村井 第一の目的は、“リアル”なJリーグ、そしてサッカーに親しんでいただける、関心を持っていただける顧客の裾野を広げることです。eスポーツに関心を持っていただいた方が、ひいてはサッカーの観戦者になったり、実際に自分でもプレーしてみようと思ってくれたりして、サッカーの普及であったり、観戦者の増加につながればという期待があります。
eスポーツは、性別や年齢、障害の有無に関係なく、誰でも楽しめます。そういう点で幅広い層の方々にサッカーに関心を持っていただくには、とてもいい“商材”です。
Jリーグのファンの平均年齢を引き下げるためということだけではありません。逆に、高齢化社会の日本において「もうサッカーなんかできないよ」と思い込んでいる高齢者の方々が、孫と一緒に本気になって対等にダッシュを繰り返せるゲームの体験を通じて、サッカーの魅力を感じ続けていただけたらと考えています。
―― ゲームでサッカーをやることと、リアルにサッカーをやること・見ることは、実際につながっていくのでしょうか。
村井 サッカーは“複雑系”というか、総合的なスポーツです。身体を使うのはもちろんですが、どういう戦術でどう相手の裏を突くのかなど、相当な“ブレーンワーク”を伴います。単純に運動量だけがサッカーの本質ではないので、eスポーツにはリアルのサッカーを体験できる要素もあります。
ベースの価値観として、日本ではスポーツは「体育」という捉え方が中心でした。体育の領域からの影響を強く受けていますので、eスポーツを見たときに体を使っていないと多くの方が指摘したりします。
一方で、スポーツが競技やエンターテインメントから派生している国もあります。「ストリートサッカー」などは別に学校の先生が教えるわけではないし、通信簿で点数が付くわけでもなく、相手との駆け引きで遊びの延長線上からスポーツに派生しました。だから、eスポーツは日本社会におけるスポーツの定義を広げていく役割も担えるのかと思っています。
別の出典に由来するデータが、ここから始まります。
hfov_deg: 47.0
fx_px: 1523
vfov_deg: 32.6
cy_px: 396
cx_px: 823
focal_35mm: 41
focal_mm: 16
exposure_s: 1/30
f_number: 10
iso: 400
日本体育協会は2018年4月1日に、その名称を「日本スポーツ協会」に変更しました。これまでの教育という色彩から、世代を超えて楽しむものというベースの価値観の変化が根底にあります。
これはリアルのスポーツですが、最近「ウォーキング・フットボール」が普及し始めています。ルールはサッカーと同じですが、両足が地面から離れたらイエローカード、つまり歩かなくてはいけない。この競技も「サッカーではない」と言われがちですが、サッカーが持っている本質は走ることにはありません。
こうしてサッカーの範ちゅうが広がっていく延長線上に、当然家庭で楽しむビデオゲームがあります。実際、Jリーグのプロ選手で、明日の対戦相手のシミュレーションをビデオゲームでやって、雰囲気を感じるということをやっている人もいます。
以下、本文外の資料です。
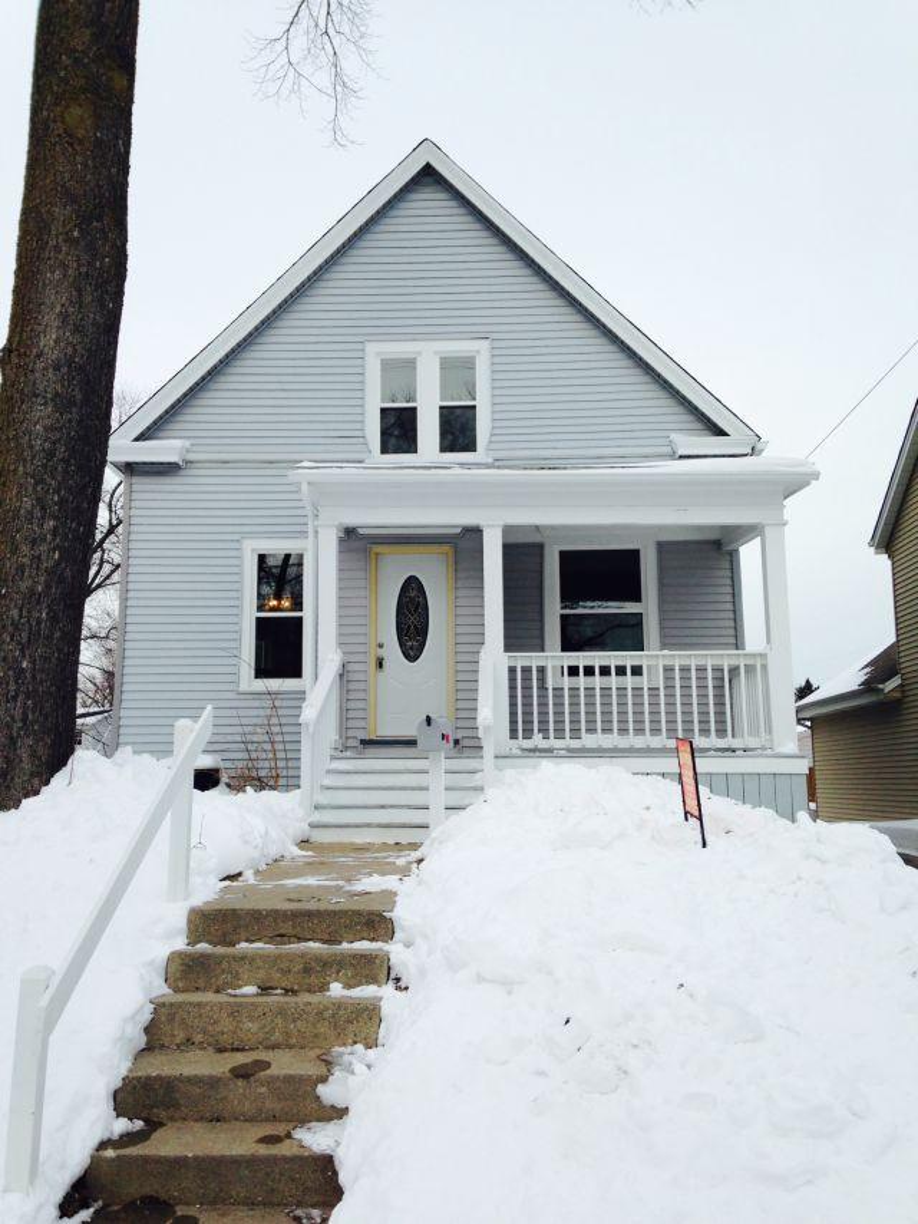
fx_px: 1167
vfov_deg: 55.3
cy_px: 612
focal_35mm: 33
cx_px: 459
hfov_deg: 43.0
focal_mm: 4.12
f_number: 2.4
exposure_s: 1/1355
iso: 50
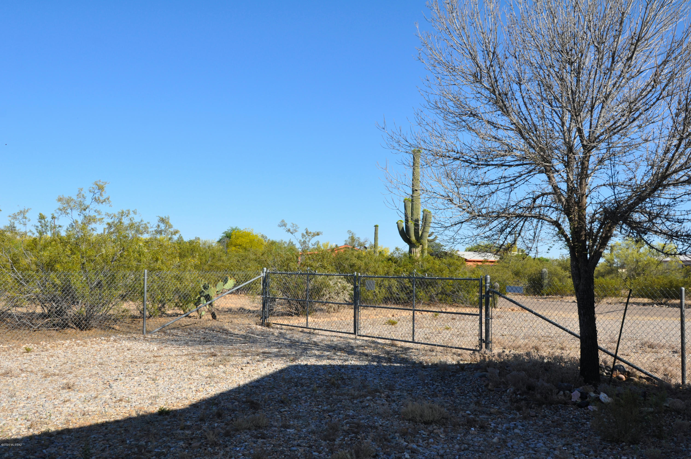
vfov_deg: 39.9
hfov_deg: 57.3
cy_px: 230
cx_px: 346
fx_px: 633
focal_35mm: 33
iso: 200
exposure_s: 1/320
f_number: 9
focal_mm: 22
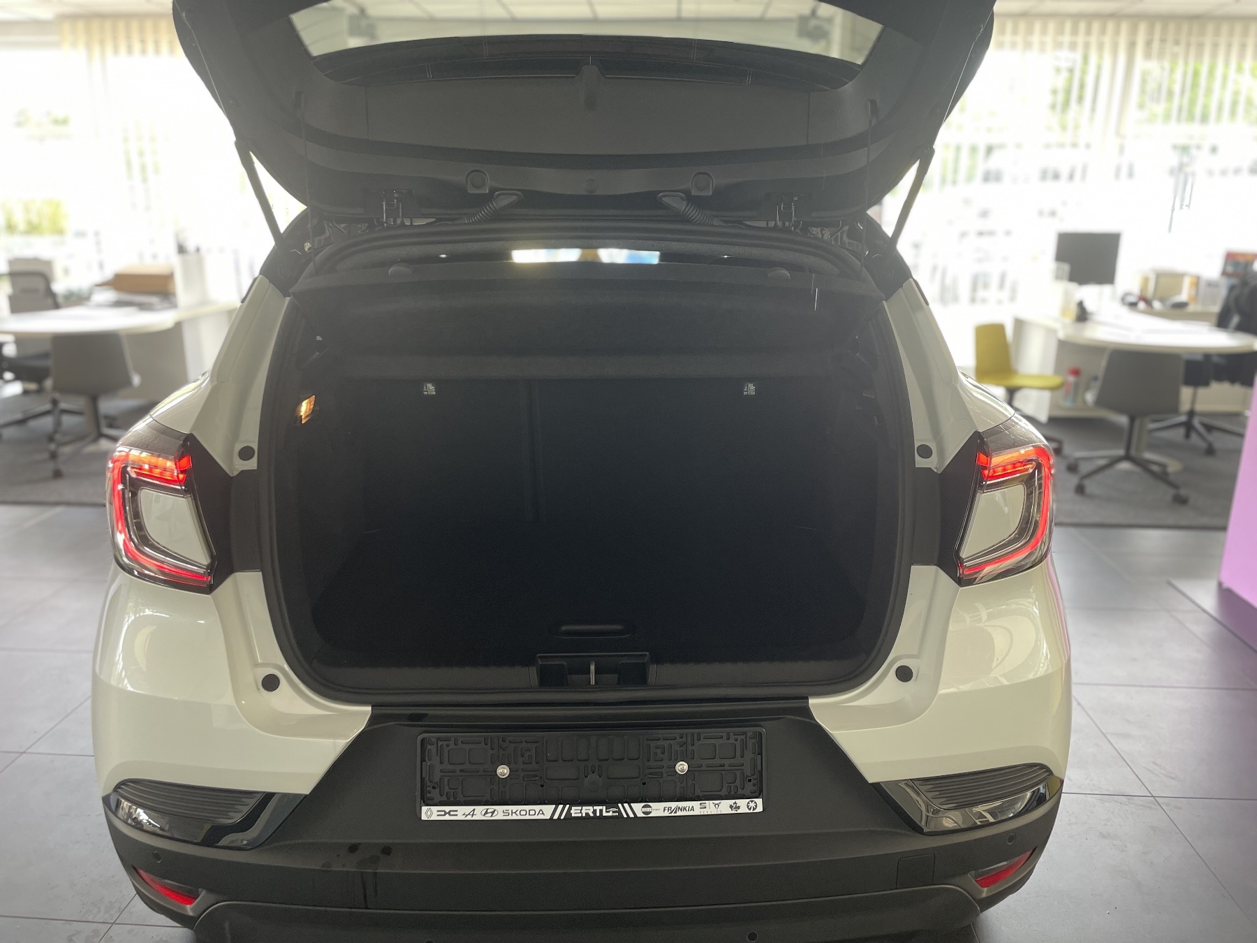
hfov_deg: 67.3
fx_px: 944
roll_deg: -0.3
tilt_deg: -16.5
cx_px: 628
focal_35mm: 26
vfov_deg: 53.1
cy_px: 472
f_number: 1.6
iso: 125
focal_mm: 4.2
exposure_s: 1/121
―― ゲームを通じてすそ野を広げるという効果について、具体的にどのようなことを想定されているのでしょうか。例えば、世界で成功事例は出てきているのでしょうか。
村井 まだ私たちも、海外の確たるケースを分析しているわけではありません。実際、今回の大会を主管してみて、従来からのサッカー関心層とサッカーゲームを楽しんでいる層がどのくらい重なっているのか、実態を正確にはつかめてはいません。こういう大会を経験しながら、相互流入がどの程度起きているのかをつかみたいと思います。
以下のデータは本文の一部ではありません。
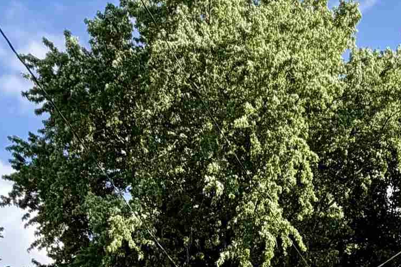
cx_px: 304
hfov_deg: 32.7
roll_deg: -0.3
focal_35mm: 60
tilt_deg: -2.1
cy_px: 487
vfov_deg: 17.9
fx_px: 668
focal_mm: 2.22
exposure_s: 1/613
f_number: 2.2
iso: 40
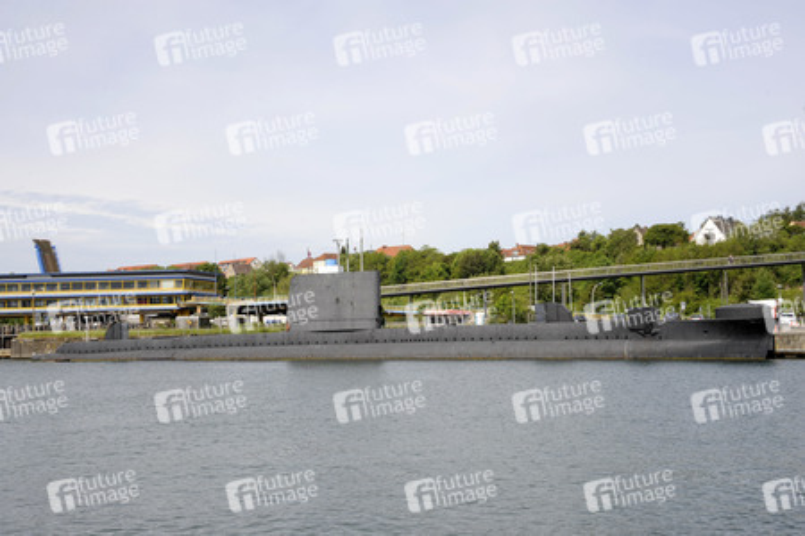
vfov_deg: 27.0
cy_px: 268
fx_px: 1118
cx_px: 402
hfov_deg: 39.6
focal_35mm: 50
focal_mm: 50
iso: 250
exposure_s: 1/400
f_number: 10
私はeJ.LEAGUEの発表会見をした日(2018年3月9日)に、すぐに家電量販店へ行って、「FIFA 18」を購入しました。今でも自宅でプレーしています。私自身リアルのサッカーをプレーしてきたわけですが、世界に実在する選手が自分と一緒にゲーム内で戦っている絵柄に入り込んでいくと、相互に世界が広がっていくリアリティーを体感できました。